At the Consumer Electronics Show 2024 (CES 2024), a small startup called Rabbit Inc. launched their first product, the Rabbit R1. I won’t go into details about that device since that’s not the point of this article. However, what I do want to focus on for a bit is how it works.

See, the Rabbit R1 also utilizes an LAM to function, and is currently the only known public implementation of a LAM. Their explanation for how it works is fascinating, so I do recommend giving it a read, or you can watch the video someone shared of their explanation, here.

For those who just want the short answer, this is what they say,

train each workflow once… trains directly on the user interface and adapts…

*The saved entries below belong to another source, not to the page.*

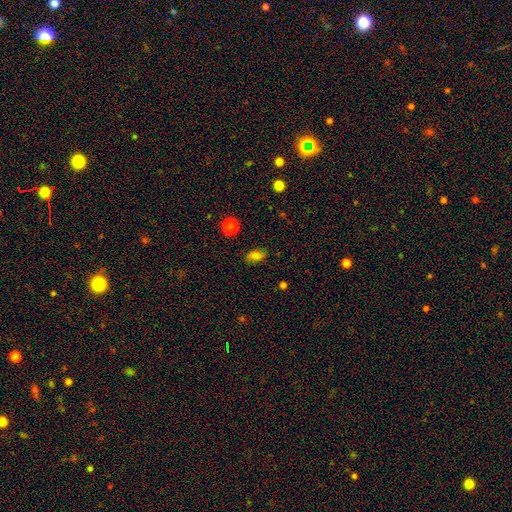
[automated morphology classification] type=smooth (75%); roundness=in between (83%); merging=none (81%).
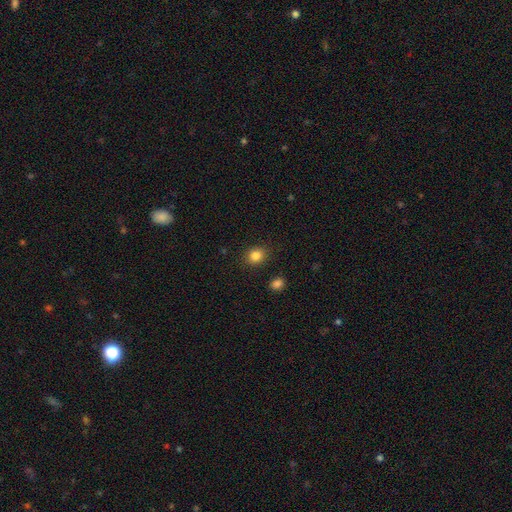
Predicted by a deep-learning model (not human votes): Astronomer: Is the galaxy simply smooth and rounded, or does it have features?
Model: smooth — 84%.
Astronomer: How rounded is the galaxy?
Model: round — 72%.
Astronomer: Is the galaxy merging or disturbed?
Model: none — 88%.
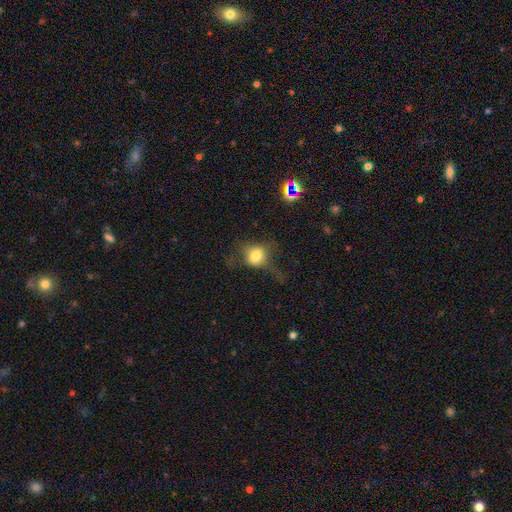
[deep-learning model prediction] This appears to be a smooth galaxy with no disk features (66%) that is round (58%). Merging: none (40%).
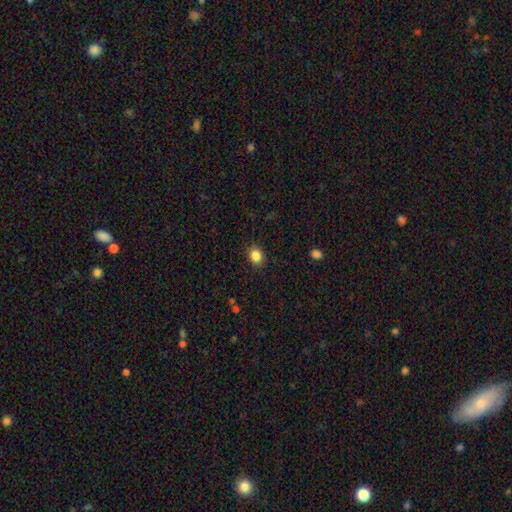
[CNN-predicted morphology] Smooth or featured?
  - smooth: 85% *
  - star or artifact: 10%
  - featured or disk: 4%
How rounded?
  - round: 60% *
  - in between: 39%
  - cigar-shaped: 1%
Merging?
  - none: 88% *
  - minor disturbance: 9%
  - major disturbance: 2%
  - merger: 1%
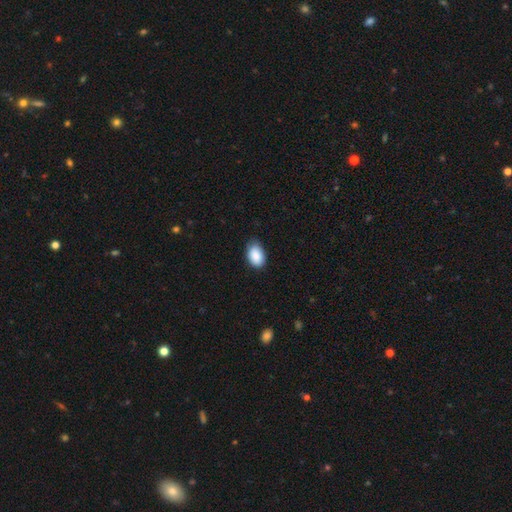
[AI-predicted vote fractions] Smooth or featured: smooth — 89% (star or artifact — 7%)
How rounded: in between — 90% (round — 9%)
Merging: none — 73% (minor disturbance — 23%)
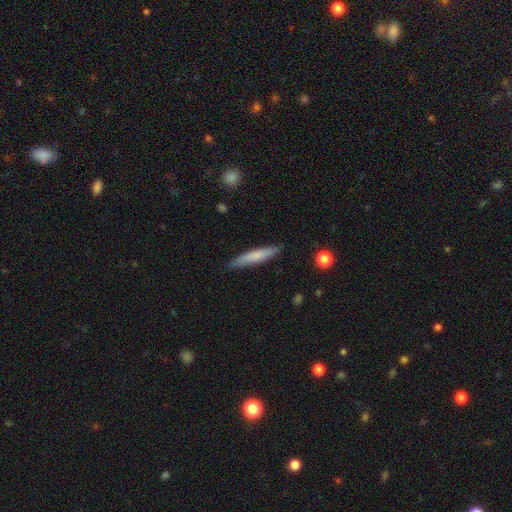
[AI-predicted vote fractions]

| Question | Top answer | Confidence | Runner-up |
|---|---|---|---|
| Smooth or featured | smooth | 70% | featured or disk (24%) |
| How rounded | cigar-shaped | 92% | in between (7%) |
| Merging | none | 86% | minor disturbance (11%) |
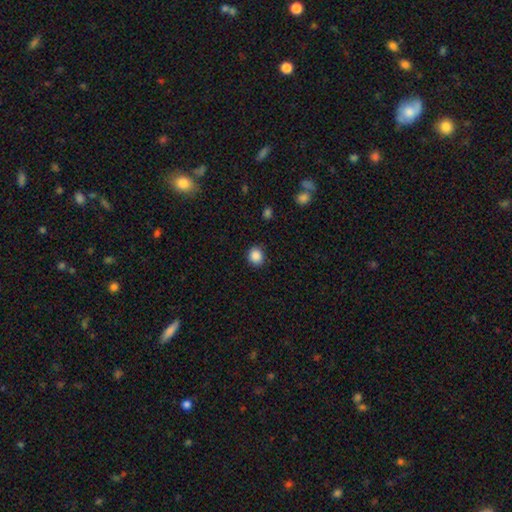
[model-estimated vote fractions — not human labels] smooth-or-featured: smooth: 87% | star or artifact: 10% | featured or disk: 3%
  how-rounded: round: 83% | in between: 16% | cigar-shaped: 1%
  merging: none: 88% | minor disturbance: 8% | major disturbance: 2% | merger: 1%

Now, after talking about how the “Record” functionality in RPA tools is limited and requires a large amount of manual intervention, I think you can see where I’m going with this conversation.

LAM + RPA = Giant Leap

If we were to combine the capabilities of RPA with the adaptability of LAMs, we could set up complex, multi-variable workflows with a single run through. And since LAMs can also harness the abilities of LLMs, we (the consumer) won’t have to actually train it ourselves. We would finally have the virtual assistant we were promised almost a decade ago. I could say,

“Check my Outlook and NeuralStream Gmail Inbox for any important emails. Also, If there are any meeting invites for tomorrow between 10am and 4pm, accept those meeting invites, but make sure that there is at least a half an hour gap between two meetings. In case there are more meetings than the calendar can fit, decline the invites and tell them my calendar was booked.”

and my virtual assistant would do exactly what I asked.

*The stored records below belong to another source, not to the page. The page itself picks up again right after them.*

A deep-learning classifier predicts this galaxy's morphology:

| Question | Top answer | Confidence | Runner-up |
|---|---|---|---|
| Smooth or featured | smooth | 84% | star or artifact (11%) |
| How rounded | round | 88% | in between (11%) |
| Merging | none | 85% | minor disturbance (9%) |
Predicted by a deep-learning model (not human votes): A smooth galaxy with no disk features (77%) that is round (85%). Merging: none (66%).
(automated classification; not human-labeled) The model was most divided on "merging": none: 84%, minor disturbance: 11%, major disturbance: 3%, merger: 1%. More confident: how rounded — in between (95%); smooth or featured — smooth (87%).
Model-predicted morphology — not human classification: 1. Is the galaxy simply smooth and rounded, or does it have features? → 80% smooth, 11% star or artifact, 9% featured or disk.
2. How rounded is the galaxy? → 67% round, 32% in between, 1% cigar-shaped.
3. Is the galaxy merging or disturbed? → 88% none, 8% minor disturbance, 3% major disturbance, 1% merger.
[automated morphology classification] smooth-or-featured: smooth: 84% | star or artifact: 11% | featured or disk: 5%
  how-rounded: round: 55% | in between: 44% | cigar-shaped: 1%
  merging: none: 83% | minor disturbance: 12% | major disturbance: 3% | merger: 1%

Now, you can already hear the people asking the important question of “What about the people this technology will displace?”. And honestly, this type of assistant will definitely displace a very large number of jobs at this level. But that’s the thing, right? Technology has always progressed in a way to make our lives easier, freeing us from the repetitive, mundane, downright boring tasks and allowing us to embrace the higher echelon of skills and creativity.

Many bad actors exist. Many companies have already replaced humans with the very severely limited LLMs of today. Entire teams of writers laid off because the management thought that LLMs are the way forward. They saved a paisa in the short-term, and will make their own lives incredibly difficult when they realise that the quality of results are only maintained when a human who understands the field properly is in-charge of that field.

Here’s what I think.

What we can look forward to is the democratization of these technologies; just as LLMs became open-sourced, so will LAMs. And when that day comes, we can use these technologies to facilitate our progress while also ensuring that we aren’t expendable.